Dans la version sacerdotale du déluge où Dieu redéfinit ses relations avec les hommes (Gn9), la nouvelle réalité inclut maintenant la possibilité de consommer de la viande, à l’exception du sang. Donc on peut faire violence aux animaux pour qu’ils servent de nourriture. En même temps, on trouve l’ébauche de la loi, plus précisément de la loi du talion. La violence commise sera sanctionnée par la violence, c’est-à-dire par la peine de mort pour un meurtrier. »

Sur les interdits sexuels, sans doute les plus forts dans les lois successives du judaïsme, ils forment un catalogue d’interdits assortis des sanctions en cas de transgression.

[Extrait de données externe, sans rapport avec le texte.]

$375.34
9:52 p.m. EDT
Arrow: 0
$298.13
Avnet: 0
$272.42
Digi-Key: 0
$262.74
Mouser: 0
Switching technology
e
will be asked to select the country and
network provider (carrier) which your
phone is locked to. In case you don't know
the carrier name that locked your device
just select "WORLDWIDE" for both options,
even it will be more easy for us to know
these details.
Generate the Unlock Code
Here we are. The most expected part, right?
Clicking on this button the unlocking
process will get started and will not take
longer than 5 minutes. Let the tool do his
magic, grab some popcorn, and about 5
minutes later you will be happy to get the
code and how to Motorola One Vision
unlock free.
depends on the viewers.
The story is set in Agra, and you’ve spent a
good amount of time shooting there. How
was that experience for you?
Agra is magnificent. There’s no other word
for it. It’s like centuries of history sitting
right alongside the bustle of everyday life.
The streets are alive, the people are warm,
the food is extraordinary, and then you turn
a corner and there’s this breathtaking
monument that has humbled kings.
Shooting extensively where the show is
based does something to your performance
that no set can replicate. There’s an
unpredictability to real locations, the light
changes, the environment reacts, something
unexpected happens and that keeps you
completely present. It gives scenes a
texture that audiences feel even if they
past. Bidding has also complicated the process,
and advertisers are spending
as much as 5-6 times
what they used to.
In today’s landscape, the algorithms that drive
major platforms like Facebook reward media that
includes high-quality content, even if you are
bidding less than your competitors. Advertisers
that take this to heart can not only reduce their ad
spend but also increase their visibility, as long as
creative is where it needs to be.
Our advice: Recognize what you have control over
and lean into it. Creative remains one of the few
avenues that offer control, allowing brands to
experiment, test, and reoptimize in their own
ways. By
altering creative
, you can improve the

C’est une véritable collection d’interdits qui resserrent l’éventail des possibilités d’alliances entre hommes et femmes, qui précisent parfois comment ne doivent pas se faire les rapports sexuels, avec des « explications » qui doivent plus à l’ignorance du corps qu’à autre chose. La difficulté de faire respecter le tabou d’inceste, soit volontairement, soit involontairement explique la sévérité des sanctions encourues. L’éventail de ce qui est autorisé inclut parfois des relations sexuelles qui n’ont pas de conséquences directes sur ces alliances. Ce n’est que tardivement dans l’histoire qu’apparaît la notion de jugement dernier et de possible résurrection des morts. Très longtemps, il n’est question que de la relation (l’alliance) entre le peuple et son Dieu, relation soumise à l’observance de tout un réseau de rites qui couvrent tous les actes de la vis quotidienne.

Transgresser les interdits, c’est d’abord, dans la majeure partie de l’histoire du judaïsme, mais des variantes apparaissent sur le tard, variations parfois très loin des textes d’origine, s’attirer la colère de Dieu, soit sur tout le peuple, soit sur un individu. Cette colère divine s’exprime souvent sous forme de maladies — qu’elle soit individuelle, ou collective, sous forme d’épidémies — qui comme dans beaucoup de civilisations anciennes sont le résultat de péchés. Les formes de repentir pour éviter cette colère sont elles aussi variables et au cours des siècles les dieux semblent bien avoir changer d’avis. Mais ces changements — que des variantes du judaïsme mettent en valeur — se font dans la ligne directe de la Genèse, où Dieu change de stratégie quant au futur de l’homme.